Florida is still reeling from the devastation of Hurricane Ian, which ravaged the state earlier this week, causing extensive damage to coastal cities Sarasota, Naples and Fort Myers. Since 1993, the Red Sox have made their spring training home in Fort Myers, playing Grapefruit League games at JetBlue Park. While the stadium remains mostly intact, JetBlue Park was impacted by the storm, resulting in toppled street signs, wind-damaged poles and fallen trees.
The concourse was also affected, with most of the signage missing from this concession stand.
In conjunction with the Twins (who also have a facility in Fort Myers), the Red Sox issued a press release Friday, pledging to take an active role in the city’s recovery efforts while sending love and support to all those affected by Ian.
While early forecasts suggested Tampa would be hit hardest, Fort Myers bore the brunt of Ian, leading to widespread flooding brought on by intense storm surges with sustained winds of over 100 mph.

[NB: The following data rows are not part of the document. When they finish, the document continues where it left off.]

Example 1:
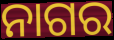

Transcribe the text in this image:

ନାଗର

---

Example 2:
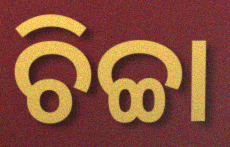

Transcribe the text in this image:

ଚିଚ୍ଚା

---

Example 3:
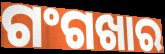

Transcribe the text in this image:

ଗଂଗଖାର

Now wreaking havoc on the Carolinas, Ian’s impact on Southwest Florida was unprecedented, with surreal scenes like this providing a haunting memory of one of the deadliest storms to ever make landfall in the United States.

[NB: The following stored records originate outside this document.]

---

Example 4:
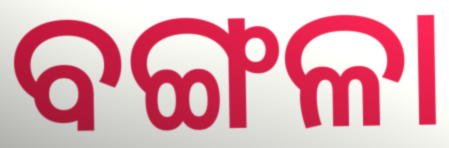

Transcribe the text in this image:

ବଙ୍ଗଳା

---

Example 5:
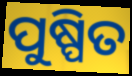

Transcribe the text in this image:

ପୁଷ୍ପିତ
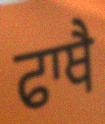
ਫਾਥੈ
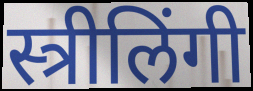
स्त्रीलिंगी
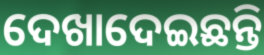
ଦେଖାଦେଇଛନ୍ତି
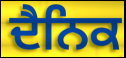
ਦੈਨਿਕ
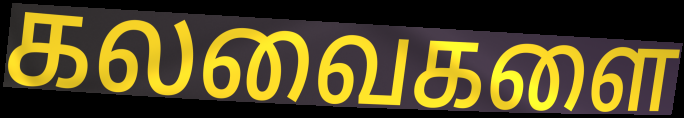
கலவைகளை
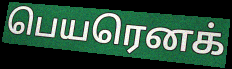
பெயரெனக்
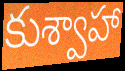
కుశ్వాహా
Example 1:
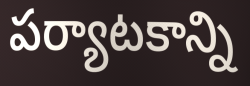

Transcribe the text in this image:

పర్యాటకాన్ని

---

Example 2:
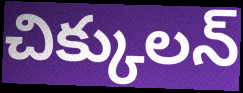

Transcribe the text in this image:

చిక్కులన్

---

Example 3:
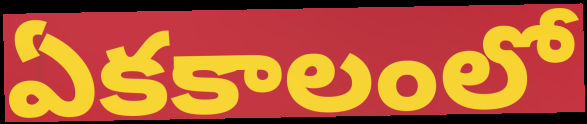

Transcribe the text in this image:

ఏకకాలంలో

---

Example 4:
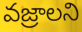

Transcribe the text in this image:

వజ్రాలని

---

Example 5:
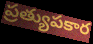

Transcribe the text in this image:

ప్రత్యుపకార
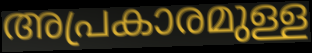
അപ്രകാരമുള്ള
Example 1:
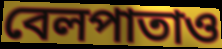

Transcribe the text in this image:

বেলপাতাও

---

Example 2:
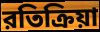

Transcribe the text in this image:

রতিক্রিয়া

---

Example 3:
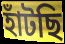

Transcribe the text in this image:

হাঁটছি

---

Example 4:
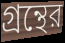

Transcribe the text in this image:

গ্রন্থের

Hurricane season is always a scary time in our country, though even more so in recent years, as global warming and climate change conspire to make catastrophic weather events a more frequent occurrence. While the Red Sox have to be relieved Fenway South was spared the worst of Ian, that doesn’t make what happened in Florida this week any less heartbreaking, an unspeakable tragedy that will take Fort Myers and its surrounding communities months, if not years, to recover from.